Do you consider the New Testament and other pre-Nicean Fathers to be valid historical documents?
When Marco Polo went to China, he found Christians there. How did they get there? Who evangelized them?

Are there any Jewish writings from the first few centuries AD that speak of Christians or Jesus?

Was there any connection or overlap between Christians and Mithraists in the first two centuries?

Why was the Book of Enoch excluded from the Bible?

What was the Christian community in Rome like before Peter and Paul arrived?
@billsherman Gosh you might want to save this stuff. It sounds like a great final essay exam!
I actually date the beginning of the modern Church to 1870. That is because 1870 marks the end of the Papal States. From that point on, the Pope became almost entirely a religious leader, as opposed to the political and religious leader he was previously.
And the role of the Pope prior to the formation of the Papal States?
 
Anyway, you take what I said and made it into what I did not say…
Sorry, wasn’t trying to do that. I was just trying to say how for religious texts we should have more skepticism than usual.
 
Hi Bill,
I saw you are also interested in Jesus’ background… so I’ll make some questions on that:
Which Jewish groups were present in the Israel area? We know of the Samaritans, the Pharisees, the Sadducees, the Essenes… and what else?
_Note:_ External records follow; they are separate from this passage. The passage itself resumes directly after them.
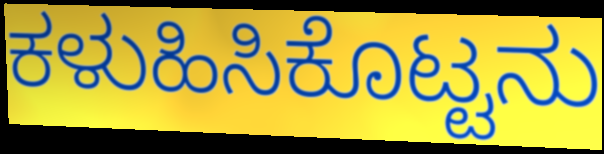
ಕಳುಹಿಸಿಕೊಟ್ಟನು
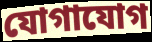
যোগাযোগ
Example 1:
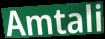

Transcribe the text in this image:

Amtali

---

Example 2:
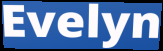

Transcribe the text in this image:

Evelyn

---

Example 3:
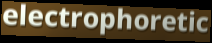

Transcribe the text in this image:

electrophoretic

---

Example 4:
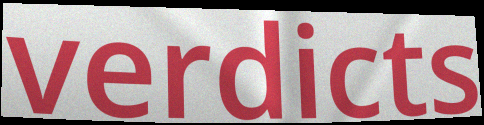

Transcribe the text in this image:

verdicts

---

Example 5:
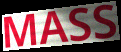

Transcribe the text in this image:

MASS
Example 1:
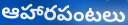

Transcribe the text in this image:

ఆహారపంటలు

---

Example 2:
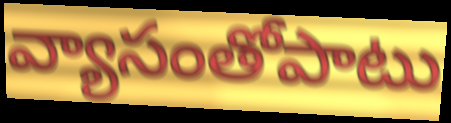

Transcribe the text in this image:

వ్యాసంతోపాటు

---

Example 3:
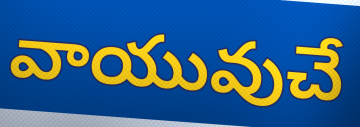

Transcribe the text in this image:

వాయువుచే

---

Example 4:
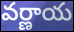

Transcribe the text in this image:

వర్ణాయ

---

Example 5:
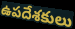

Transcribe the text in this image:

ఉపదేశకులు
To which of those did Jesus likely adhere?.. I’d say it would be the same as John the Baptist. (clearly, not the Pharisees 😛 )

Could belonging to a pre-existing group have fueled the propagation of christianity during the 1st/2nd centuries?
 
Bill, I have two strictly historical questions about the later Hasmoneans.

(1) Aristobulus and Hyrcanus.—When Queen Salome died in 67 BC, she left two sons, Aristobulus and Hyrcanus, but neither of them seems to have gained recognition as the clear and undisputed successor to the throne. What went wrong? Is it an exaggeration to say that the rivalry between the two brothers resulted in a state of virtual civil war, which gave Pompey an excuse to step in and seize Judea for Rome?

(2) The last Hasmonean high priest.—Herod the Great picked a series of high priests from duly qualified families, though avoiding Hasmoneans, with a single exception. In the second year of his reign he appointed the 17-year-old Aristobulus III. What happened next? Is it true that Herod became jealous of the young Hasmonean’s popularity to the point that he feared for his throne and had Aristobulus quietly liquidated?